The view of the city is lovely from the 7th floor of that skyscraper where our first lecture was housed. On a clear day like today, you can see all the way to the hills in the distance. I know this because I've had lectures there during my undergraduate career. I certainly didn't notice any of this today, because I was crammed into a corner of the room, trying desperately not to suffocate as more and more people piled into the room.

There are three kinds of lectures in Informatics; those that are contain so much Maths that only joint CS/Maths students take them, those that focus on cramming as much knowledge as possible into our heads, and those that don't require much Maths or knowledge, but teach us how to actually solve problems. You can probably guess which is the most popular kind.

This lecture was one of those, and despite having a certain fondness for the mathematical courses, I'm not complaining. I merely wish that, at the next lecture, there will be fewer people and more space in the room for other things. Like, for a start, oxygen.
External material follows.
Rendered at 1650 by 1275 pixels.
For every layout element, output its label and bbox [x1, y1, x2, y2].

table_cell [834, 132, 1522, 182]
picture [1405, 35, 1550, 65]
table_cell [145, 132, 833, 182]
Wednesday, September 19, 2007

Obligatory Introduction

If you're reading this, I can only assume that you took a wrong turn somewhere in the network of internet tubes. You misclicked, your mouse shattered on the ground, and you've ended up on my blog. Now you're staring at your screen in horror, desperately trying to remember the keyboard shortcut for the Back button.

Fear not, gentle reader. You're quite safe with me. I do not use this blog to present my Hentai collection to the world or introduce you to the latest in body modification (don't do a Google Image search!). I won't even post images of my cat, mainly because I don't have a cat. I promise that nothing on these pages will make you want to scoop your eyes out with a spork. Unless I link to Warren Ellis.

So what can you expect from this blog? Well, I am currently starting an MSc. programme with its main focus on Machine Learning at a wonderful British university, and I expect that will colour the Gaussian Noises that this blog emits. Look forward to reading about my take on current research, old ideas, and any weirdness that I might come across. Of course, I reserve the right to post off-topic once in a while. But I promise: No cats!